I'm not the book's first admirer. A couple of other fine Teabagger-Americans have already written incredibly fawning reviews. Perhaps I'm biased, but I think mine is much better. If you agree, please give it your vote as the "most helpful review" so it can be listed as the "most positive review." I'm starting late and was 48 votes behind when I published, so if you're inclined, evangelize your freinds and ask them to cast their votes for the one true review as well.
Achieving the perfect orderliness of a soylent green society,
July 12, 2009
By Gen. JC Christian, patriot (Tremonton, UT United States) - See all my reviews
David Gratzer's The Cure: How Capitalism Can Save American Health Care is perhaps greatest paen ever written to the one true religion: laissez-faire capitalism. It's a celebration of the triumph of the bottom line, an adoration of profit, and a joyous prayer of hope for the perfect orderliness of a soylent green society.

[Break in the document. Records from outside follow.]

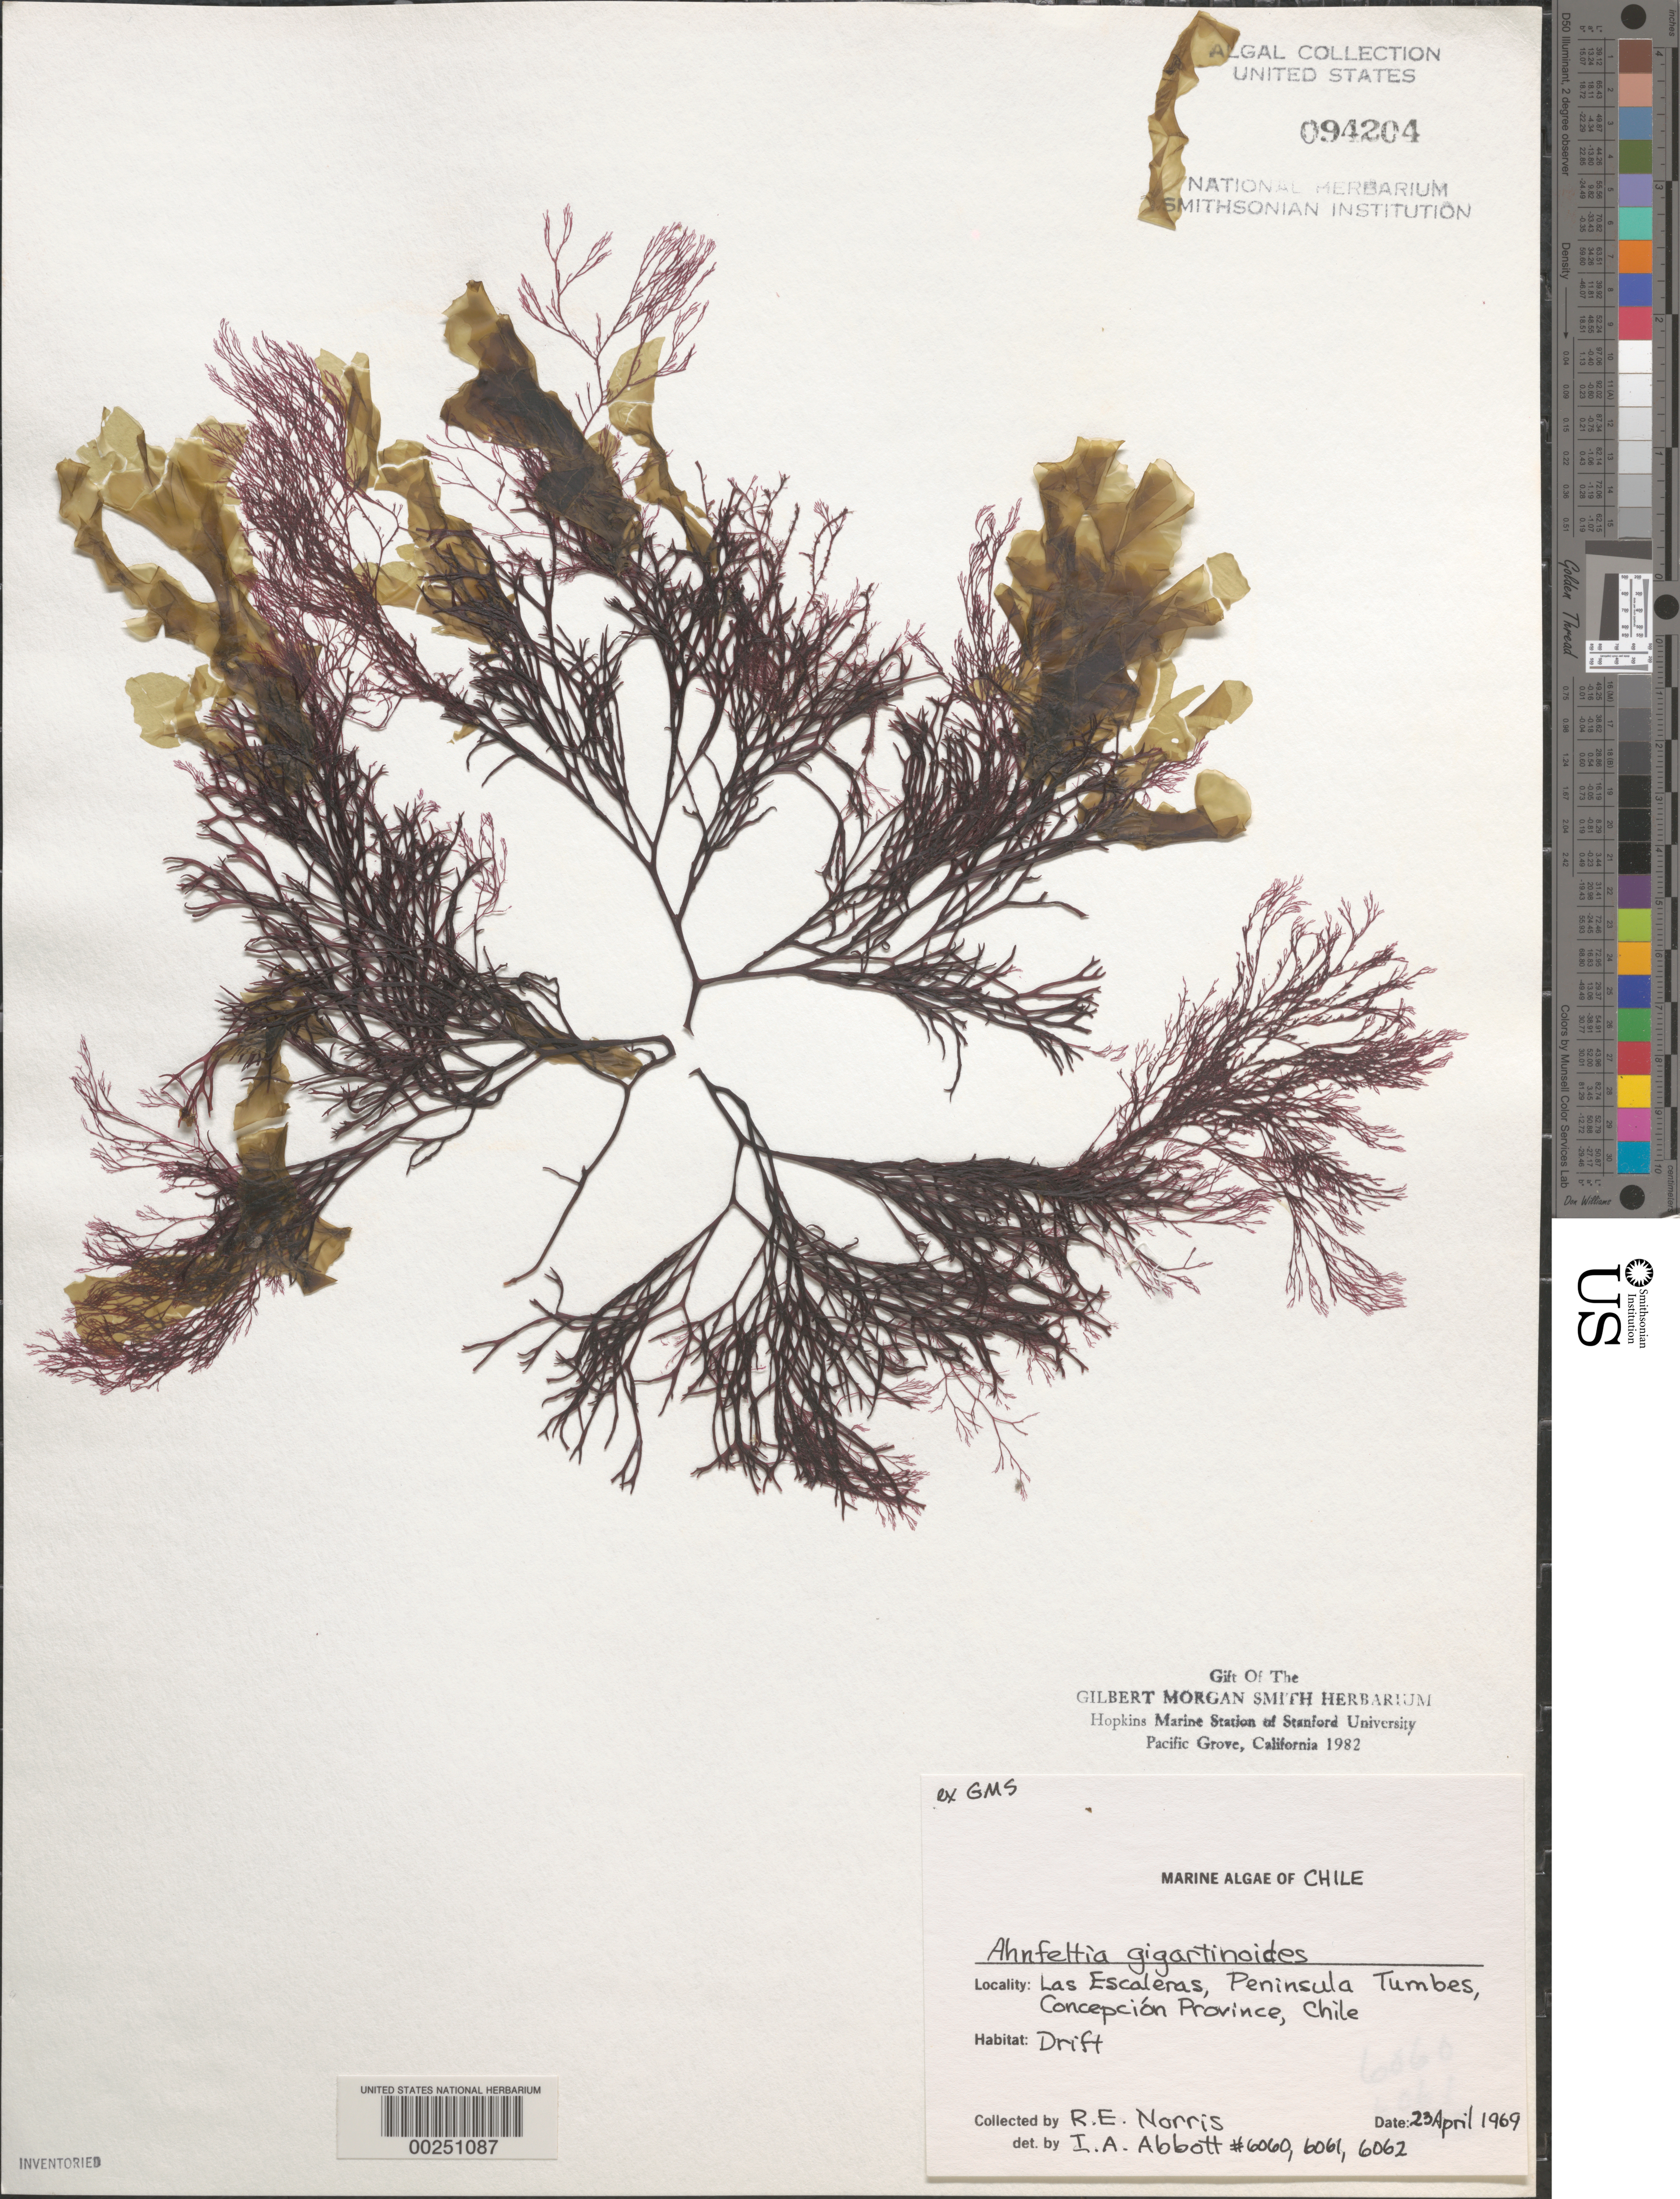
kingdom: Plantae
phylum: Rhodophyta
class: Florideophyceae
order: Ahnfeltiales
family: Ahnfeltiaceae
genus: Ahnfeltia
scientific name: Ahnfeltia gigartinoides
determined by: Abbott, Isabella A.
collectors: R. E. Norris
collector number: IAA 6060 & IAA 6061 & IAA 6062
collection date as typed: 23 Apr 1969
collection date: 1969-04-23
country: Chile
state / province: Bio-Bío (VIII)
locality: Las escaleras, peninsula tumbes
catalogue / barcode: US 94204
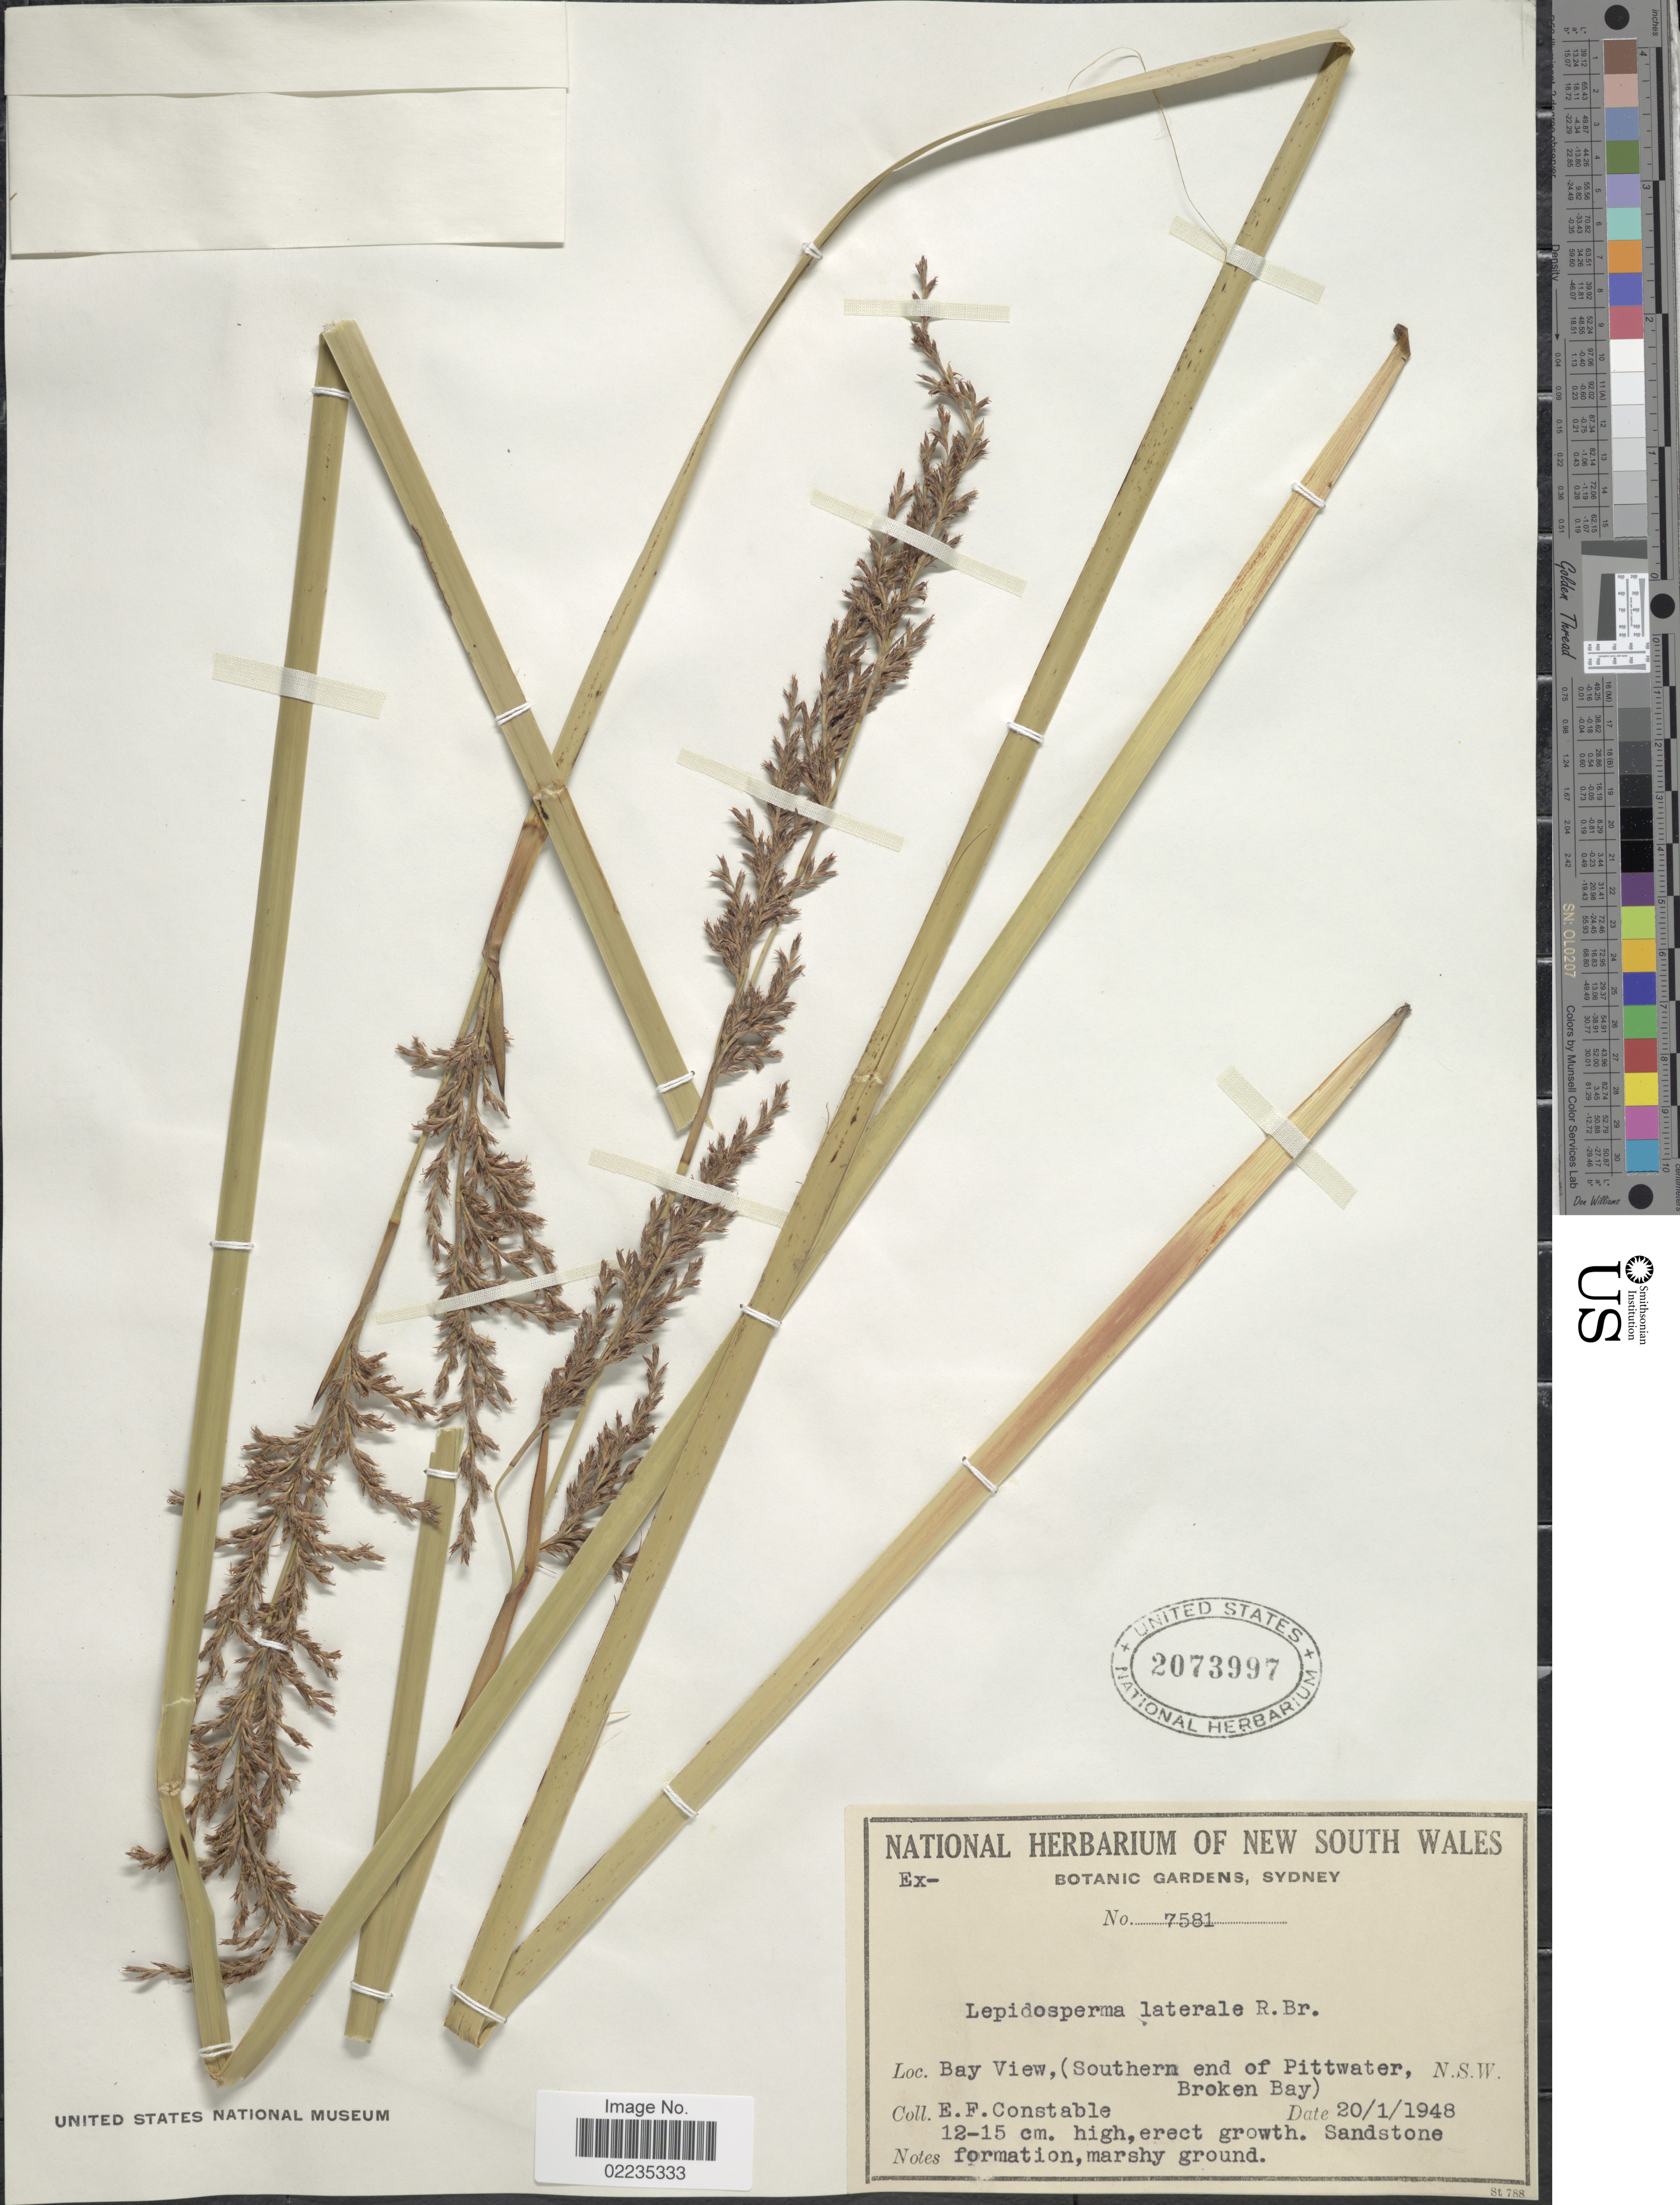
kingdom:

Over the last 30 years, we've stood in awe as we've witnessed unregulated capitalism's transformative powers. Where once our edible ecology lacked such keystone species as E.coli and salmonella, our meat, fruit, vegetables, and water have become veritable Edens for those precious pathogens. Where once financial regulation checked glorious greed and encouraged the unbearable ennui that comes with stability, our new, deregulated, economic environment has brought excitement to investing and incredible profits to those few deserving oligarchs who were most prepared with the connections to exploit the system to their advantage.
Now, David Gratzer and the insurance industry wants to do the same for health care. He's heard the complaints. He's read studies like the 2004 Commonwealth Fund report which looked at satisfaction in five nations. He saw that they found that U.S. Americans were by far the most dissatisfied with their health care system (over twice as dissatisfied as Canadians)and less likely to receive care because of cost (17% of Canadians vs 40% of U.S. Americans).
Yes, he's studied it thoroughly and has decided that the problem with the U.S. system is that it is not capitalistic enough. It needs to be deregulated like the food and banking industries. The problem isn't lack of access, it's about deciding who deserves what level of care--it's about rationing health care by one's ability to pay.
Even more importantly, it's not a matter of whether someone can receive the care they need, but whether society will allow him or her to access a free market solution to pay for that service. Is our society advanced enough to provide a patient's loved ones an opportunity to sell their organs to pay for needed health care? Have we achieved that level of compassionate capitalism yet? Do the poor and working classes care enough about life to make sacrifices to preserve it? If not, do they really deserve all of the benefits of life?
These are the fundamental questions to which Gratzer alludes, but, unfortunately, fails to fully address in his book. That's a shame, because these are the questions that must be answered if we are ever to fully achieve the libertarian society he envisions.
That said, Gratzer does honor un-fettered capitalism with the blind worship that it deserves as the answer to everything (along with lower taxes and drilling in the ANWR). That's why I'm giving his book four stars.